Dieser Rhythmus von teils vier Spielen in acht Tagen mag sicherlich geholfen haben, um sich auf den Turnier-Modus in München einzustellen. Kritiker mögen beim Hinweis darauf, dass der Meister 2020 ein Sternchen trägt, zudem entgegenhalten: Für die Berliner war es doch auch einfach, denn fast alle Spieler kehrten zurück. Neun ausländische Profis standen Aíto demnach zur Verfügung.

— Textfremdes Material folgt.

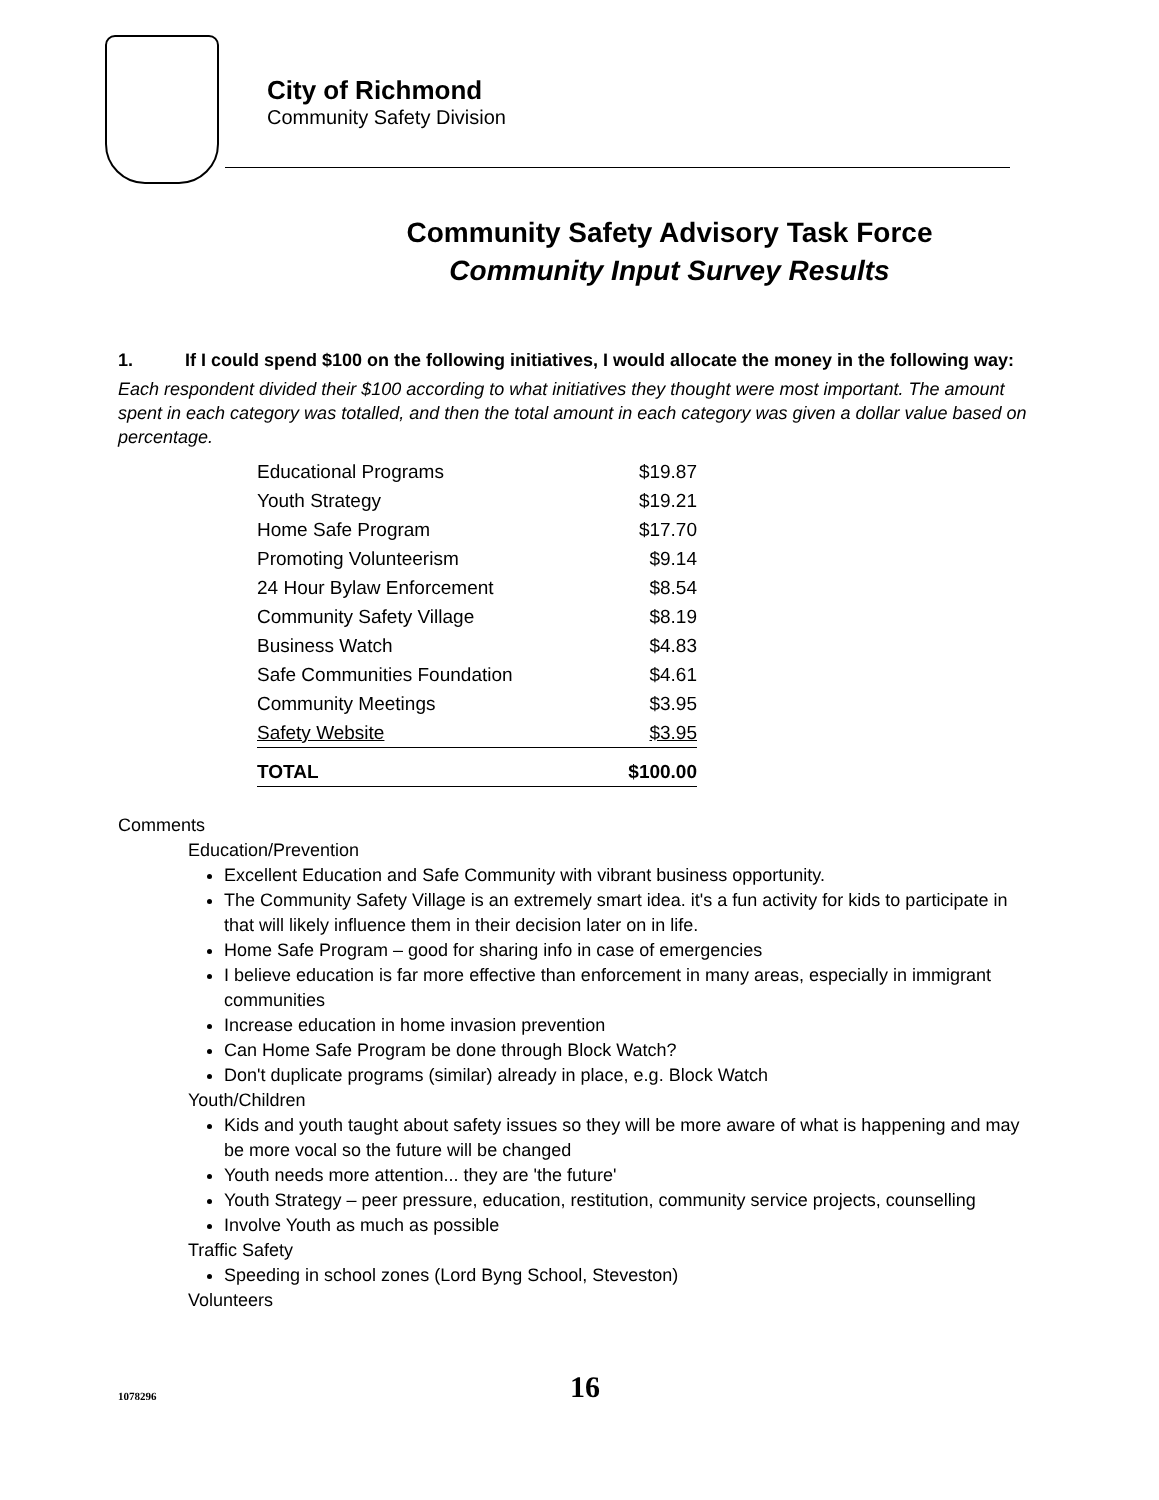City of Richmond
Community Safety Division
Community Safety Advisory Task Force
Community Input Survey Results
1. If I could spend $100 on the following initiatives, I would allocate the money in the following way:
Each respondent divided their $100 according to what initiatives they thought were most important. The amount spent in each category was totalled, and then the total amount in each category was given a dollar value based on percentage.
| Educational Programs | $19.87 |
| Youth Strategy | $19.21 |
| Home Safe Program | $17.70 |
| Promoting Volunteerism | $9.14 |
| 24 Hour Bylaw Enforcement | $8.54 |
| Community Safety Village | $8.19 |
| Business Watch | $4.83 |
| Safe Communities Foundation | $4.61 |
| Community Meetings | $3.95 |
| Safety Website | $3.95 |
| TOTAL | $100.00 |
Comments
Education/Prevention
Excellent Education and Safe Community with vibrant business opportunity.
The Community Safety Village is an extremely smart idea. it's a fun activity for kids to participate in that will likely influence them in their decision later on in life.
Home Safe Program – good for sharing info in case of emergencies
I believe education is far more effective than enforcement in many areas, especially in immigrant communities
Increase education in home invasion prevention
Can Home Safe Program be done through Block Watch?
Don't duplicate programs (similar) already in place, e.g. Block Watch
Youth/Children
Kids and youth taught about safety issues so they will be more aware of what is happening and may be more vocal so the future will be changed
Youth needs more attention... they are 'the future'
Youth Strategy – peer pressure, education, restitution, community service projects, counselling
Involve Youth as much as possible
Traffic Safety
Speeding in school zones (Lord Byng School, Steveston)
Volunteers
1078296 16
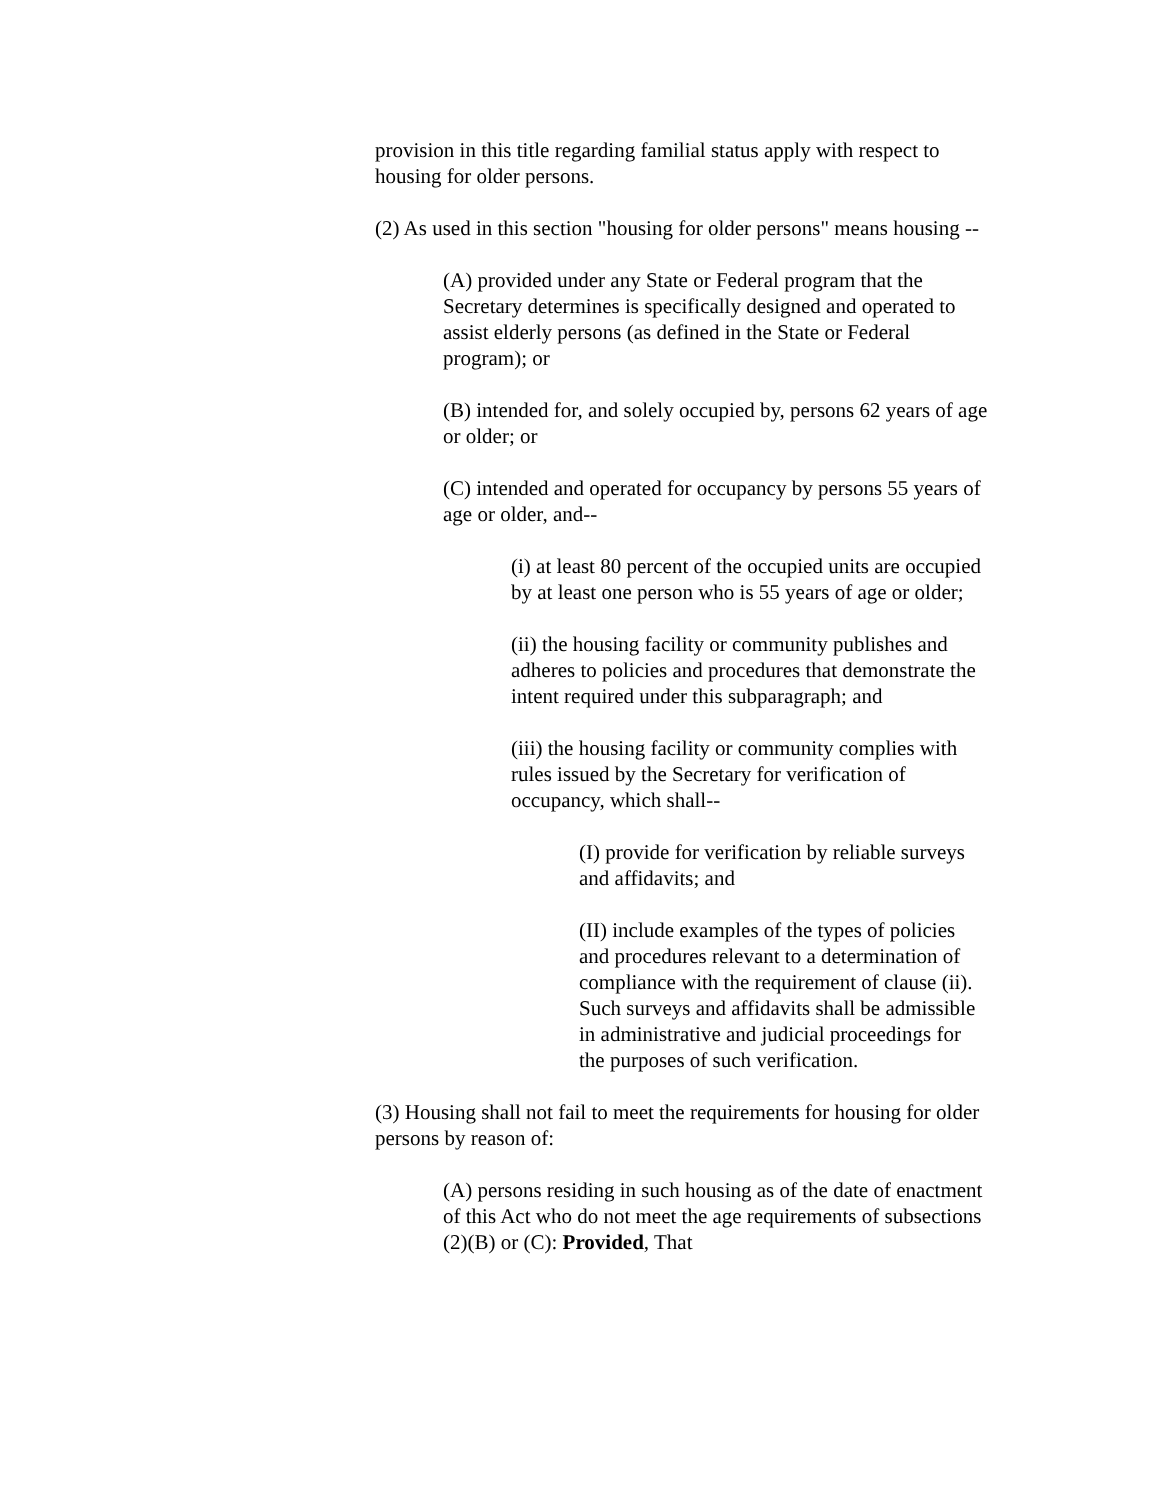provision in this title regarding familial status apply with respect to housing for older persons.
(2) As used in this section "housing for older persons" means housing --
(A) provided under any State or Federal program that the Secretary determines is specifically designed and operated to assist elderly persons (as defined in the State or Federal program); or
(B) intended for, and solely occupied by, persons 62 years of age or older; or
(C) intended and operated for occupancy by persons 55 years of age or older, and--
(i) at least 80 percent of the occupied units are occupied by at least one person who is 55 years of age or older;
(ii) the housing facility or community publishes and adheres to policies and procedures that demonstrate the intent required under this subparagraph; and
(iii) the housing facility or community complies with rules issued by the Secretary for verification of occupancy, which shall--
(I) provide for verification by reliable surveys and affidavits; and
(II) include examples of the types of policies and procedures relevant to a determination of compliance with the requirement of clause (ii). Such surveys and affidavits shall be admissible in administrative and judicial proceedings for the purposes of such verification.
(3) Housing shall not fail to meet the requirements for housing for older persons by reason of:
(A) persons residing in such housing as of the date of enactment of this Act who do not meet the age requirements of subsections (2)(B) or (C): Provided, That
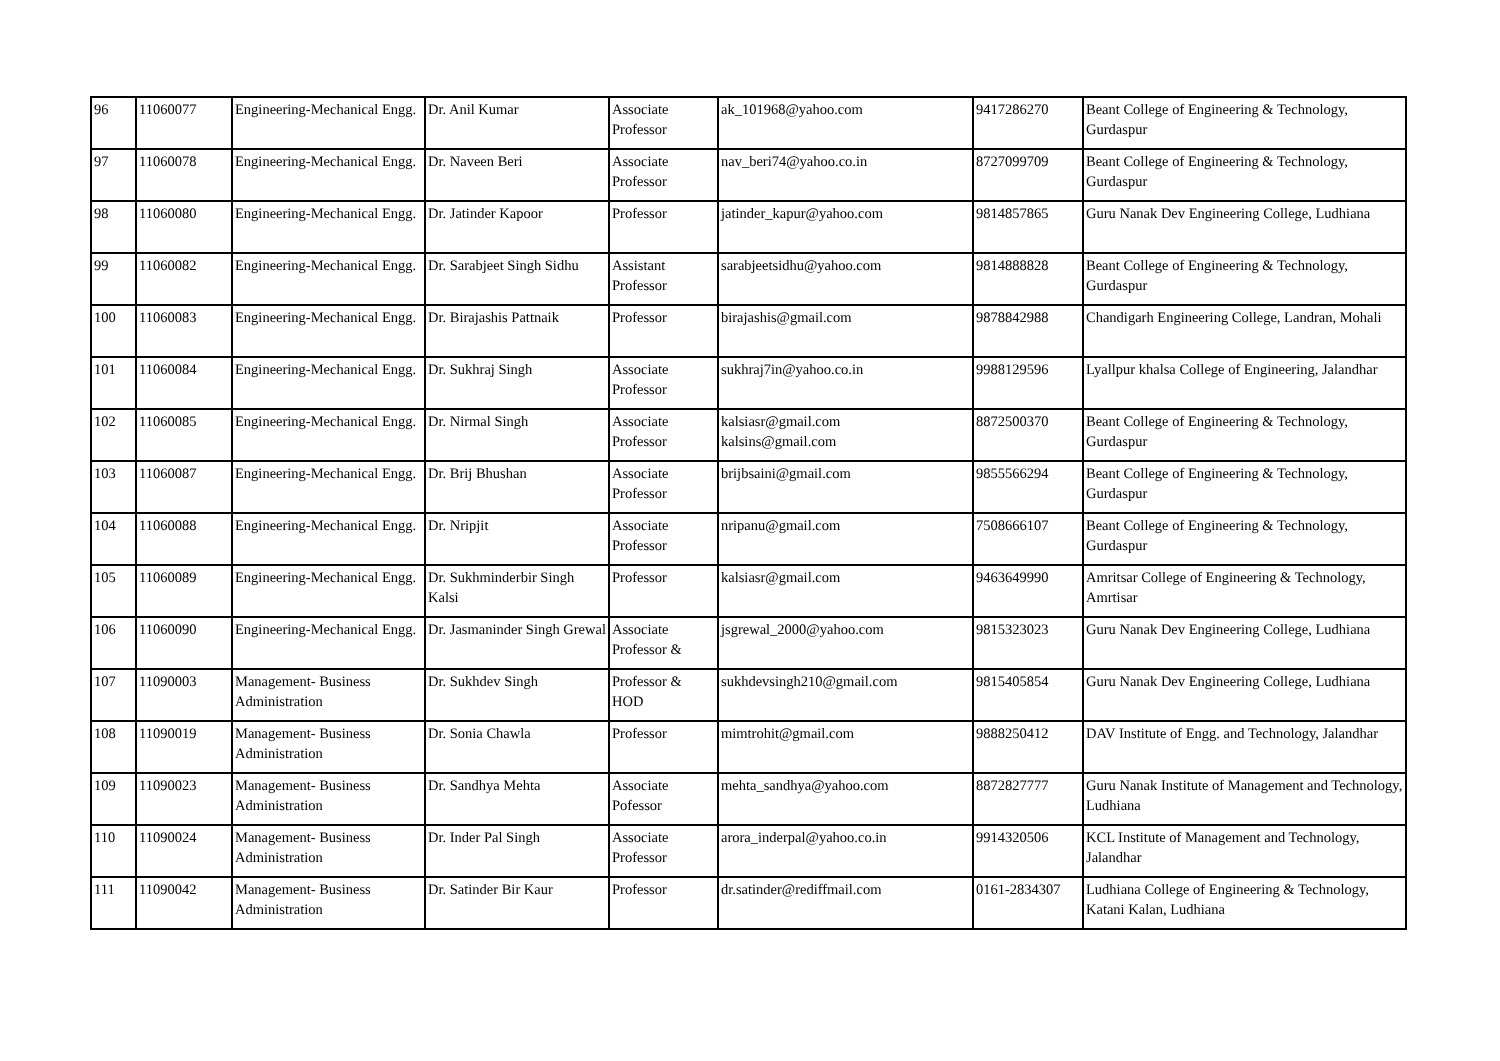| 96 | 11060077 | Engineering-Mechanical Engg. | Dr. Anil Kumar | Associate Professor | ak_101968@yahoo.com | 9417286270 | Beant College of Engineering & Technology, Gurdaspur |
| 97 | 11060078 | Engineering-Mechanical Engg. | Dr. Naveen Beri | Associate Professor | nav_beri74@yahoo.co.in | 8727099709 | Beant College of Engineering & Technology, Gurdaspur |
| 98 | 11060080 | Engineering-Mechanical Engg. | Dr. Jatinder Kapoor | Professor | jatinder_kapur@yahoo.com | 9814857865 | Guru Nanak Dev Engineering College, Ludhiana |
| 99 | 11060082 | Engineering-Mechanical Engg. | Dr. Sarabjeet Singh Sidhu | Assistant Professor | sarabjeetsidhu@yahoo.com | 9814888828 | Beant College of Engineering & Technology, Gurdaspur |
| 100 | 11060083 | Engineering-Mechanical Engg. | Dr. Birajashis Pattnaik | Professor | birajashis@gmail.com | 9878842988 | Chandigarh Engineering College, Landran, Mohali |
| 101 | 11060084 | Engineering-Mechanical Engg. | Dr. Sukhraj Singh | Associate Professor | sukhraj7in@yahoo.co.in | 9988129596 | Lyallpur khalsa College of Engineering, Jalandhar |
| 102 | 11060085 | Engineering-Mechanical Engg. | Dr. Nirmal Singh | Associate Professor | kalsiasr@gmail.com kalsins@gmail.com | 8872500370 | Beant College of Engineering & Technology, Gurdaspur |
| 103 | 11060087 | Engineering-Mechanical Engg. | Dr. Brij Bhushan | Associate Professor | brijbsaini@gmail.com | 9855566294 | Beant College of Engineering & Technology, Gurdaspur |
| 104 | 11060088 | Engineering-Mechanical Engg. | Dr. Nripjit | Associate Professor | nripanu@gmail.com | 7508666107 | Beant College of Engineering & Technology, Gurdaspur |
| 105 | 11060089 | Engineering-Mechanical Engg. | Dr. Sukhminderbir Singh Kalsi | Professor | kalsiasr@gmail.com | 9463649990 | Amritsar College of Engineering & Technology, Amrtisar |
| 106 | 11060090 | Engineering-Mechanical Engg. | Dr. Jasmaninder Singh Grewal | Associate Professor & | jsgrewal_2000@yahoo.com | 9815323023 | Guru Nanak Dev Engineering College, Ludhiana |
| 107 | 11090003 | Management- Business Administration | Dr. Sukhdev Singh | Professor & HOD | sukhdevsingh210@gmail.com | 9815405854 | Guru Nanak Dev Engineering College, Ludhiana |
| 108 | 11090019 | Management- Business Administration | Dr. Sonia Chawla | Professor | mimtrohit@gmail.com | 9888250412 | DAV Institute of Engg. and Technology, Jalandhar |
| 109 | 11090023 | Management- Business Administration | Dr. Sandhya Mehta | Associate Pofessor | mehta_sandhya@yahoo.com | 8872827777 | Guru Nanak Institute of Management and Technology, Ludhiana |
| 110 | 11090024 | Management- Business Administration | Dr. Inder Pal Singh | Associate Professor | arora_inderpal@yahoo.co.in | 9914320506 | KCL Institute of Management and Technology, Jalandhar |
| 111 | 11090042 | Management- Business Administration | Dr. Satinder Bir Kaur | Professor | dr.satinder@rediffmail.com | 0161-2834307 | Ludhiana College of Engineering & Technology, Katani Kalan, Ludhiana |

Wenngleich dies natürlich finanzielle wie auch persönliche Gründe hat, so darf man das den Berlinern doch nicht entgegenhalten. Und ist es nicht auch ein Beweis für deren Kultur, dass der Großteil des Kaders zurückkehrt?
So kann man das Sternchen hinter dem Meistertitel 2020 auch als Auszeichnung verstehen. Denn die Berliner haben es unter diesen widrigen Umständen – verkürzte Vorbereitungszeit (und die ausländischen Profis weilten meist in ihrer Heimat, dies war bei manch anderen Clubs nicht der Fall), Quarantäne-Bedingungen, die Disziplin erfordern und neben einer physischen auch eine psychische Herausforderung darstellen – geschafft, derart dominant die Meisterschaft einzufahren.
Die Berliner haben dies auch gemeistert, weil sie sich als das konstanteste Team präsentiert haben. Immer zu den Spielen hervorragend eingestellt, meist in den Partien mit den richtigen Lineups aufgestellt. Das liegt natürlich auch an einen Lehrmeister wie Aíto. Tiefenentspannt. Und mit einem einfachen, aber genauso tiefgründigen Credo:
„Thinking little. Eating. Sleeping. Breathing. Ready for practice.“
Nun sind alle bereit für die Offseason. Essen, schlafen. Atmen. Für Aíto auch wieder in der Natur für die Photographie. Irgendwann wir er nachdenken: über seine Zukunft als Trainer. Bei diesem Renommee hätte er eine Rückkehr auf den Trainerstuhl eigentlich nicht nötig. Vor allem nicht nach dieser besonderen Meisterschaft. Sternchen hin oder her.